▸ **Document section**
#####
Elsevier

Information Sciences

Volume 256, 20 January 2014, Pages 25-45
Information Sciences

Dynamic risks modelling in ERP maintenance projects with FCM

https://doi.org/10.1016/j.ins.2012.05.026Get rights and content

Abstract

Firms adopting Enterprise Resource Planning (ERP) have to maintain their applications until the end of the system life span. Proper ERP maintenance is a condition that is necessary to achieve the benefits expected of these packages. However, too many ERP maintenance projects result in failure. Numerous risks affect the development of these projects due to their size, complexity and high chance of failure. Therefore, risks management in ERP maintenance projects is a critical issue. In order to help practitioners, this paper studies the risks in this kind of projects. Particularly, we have built Fuzzy Cognitive Maps (FCMs) of ERP maintenance risks. The main advantage of FCM lies in them being capable of modelling complex phenomena based on the experts’ perceptions. This tool models uncertainty and related events, imitating human reasoning. The tool proposed specifically models ERP maintenance project outcomes and risks perceptions, as well as their hidden interactions. Moreover, FCMs enable the developing of forecasting exercises through simulations. Practitioners would thus assess the joint influence of ERP maintenance risks on project outcomes. The results make known to practitioners which problems will arise if the risks are not treated, and how these will impact on the outcomes of projects. Therefore, the tool proposed would help them to manage ERP maintenance projects risks in a more effective and proactive way.

Introduction

The current global situation is characterized by the interrelated, complex uncertainty, volatile and dynamic business environments. This has encouraged the appearance of critical risks that can impact on the firms’ performance. In a parallel way, interest in Enterprise Risk Management (ERM) topics has rapidly grown in recent years. The ERM approach aims to handle together a spectrum of negative events with potential effects on a company’s outcomes, activities, processes and resources [111], regardless of the source of the hazard (i.e., political, financial, operational, technical, among others).

The ERM approach can produce many benefits for the adopter companies, by improving operational and strategic decision-making and attaining synergies between risk management activities [4], [5], [30]. Hence, worldwide organizations employ this systematic approach to manage all their threats together, in an integrated way [24], in comparison to the traditional silo-based risk management approach [10]. In this way, practitioners require means and support to effectively identify, assess, treat and control their risks. In response to this demand, numerous studies have proposed frameworks, tools and strategies for rationally managing a wide variety of risks in companies (e.g., [27], [76], [107], [108], [109], [110], [113]). However, there is an absence of research focus on supporting risks management in the adoption of enterprise systems.

In the last decades, ERP has been one of the enterprise systems most frequently adopted. Indeed, once this application is properly implemented, ERP can improve the business performance of the adopter firm [33], provided that its maintenance is successful [94]. ERP maintenance is a critical process carried out during the post-implementation stage. The managers of the adopting firms are too often not aware of the software maintenance importance, and they unfortunately perceive it as a non-productive and expensive activity [42], [75]. However, if ERP is not properly maintained until its withdrawal, the system will not be useful [11] and the business activity of the adopter firm will be seriously hindered [94]. A defective ERP maintenance can even lead to failure in ERP adoption, being detrimental to the financial situation of the adopting firm [88], [104].
#####
▸ **Information given**
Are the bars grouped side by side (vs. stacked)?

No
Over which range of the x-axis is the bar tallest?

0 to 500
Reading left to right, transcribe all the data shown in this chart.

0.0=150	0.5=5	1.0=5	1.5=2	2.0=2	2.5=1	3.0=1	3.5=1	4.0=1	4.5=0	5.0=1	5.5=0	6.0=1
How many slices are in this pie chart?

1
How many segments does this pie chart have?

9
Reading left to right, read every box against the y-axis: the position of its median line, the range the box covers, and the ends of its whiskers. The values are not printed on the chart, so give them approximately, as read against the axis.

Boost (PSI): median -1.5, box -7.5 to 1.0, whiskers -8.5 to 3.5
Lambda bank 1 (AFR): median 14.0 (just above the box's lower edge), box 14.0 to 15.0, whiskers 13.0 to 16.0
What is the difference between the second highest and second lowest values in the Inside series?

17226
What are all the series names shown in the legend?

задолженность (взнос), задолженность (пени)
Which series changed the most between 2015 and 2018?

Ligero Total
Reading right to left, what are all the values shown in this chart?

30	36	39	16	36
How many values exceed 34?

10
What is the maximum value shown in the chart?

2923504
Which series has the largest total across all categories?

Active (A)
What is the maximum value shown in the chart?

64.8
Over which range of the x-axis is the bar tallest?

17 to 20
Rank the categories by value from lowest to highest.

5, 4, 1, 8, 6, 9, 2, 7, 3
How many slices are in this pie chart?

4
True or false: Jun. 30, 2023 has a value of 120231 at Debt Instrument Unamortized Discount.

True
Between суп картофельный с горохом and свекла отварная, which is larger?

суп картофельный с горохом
#####
▸ **Required tasks**
1. Write out the stretch of the ERP maintenance risks article from "The ERM approach can" through "of enterprise systems.", word for word.
2. Answer these questions from the ERP maintenance risks article:
(a) In which volume of Information Sciences does it appear?
(b) What kind of maps did the authors build of ERP maintenance risks?
(c) How do managers of adopting firms too often perceive software maintenance?
The listing has nothing to do with the ERP maintenance risks article.

▸ **Numbered responses**
1.
The ERM approach can produce many benefits for the adopter companies, by improving operational and strategic decision-making and attaining synergies between risk management activities [4], [5], [30]. Hence, worldwide organizations employ this systematic approach to manage all their threats together, in an integrated way [24], in comparison to the traditional silo-based risk management approach [10]. In this way, practitioners require means and support to effectively identify, assess, treat and control their risks. In response to this demand, numerous studies have proposed frameworks, tools and strategies for rationally managing a wide variety of risks in companies (e.g., [27], [76], [107], [108], [109], [110], [113]). However, there is an absence of research focus on supporting risks management in the adoption of enterprise systems.

2.
(a) Volume 256
(b) Fuzzy Cognitive Maps (FCMs)
(c) As a non-productive and expensive activity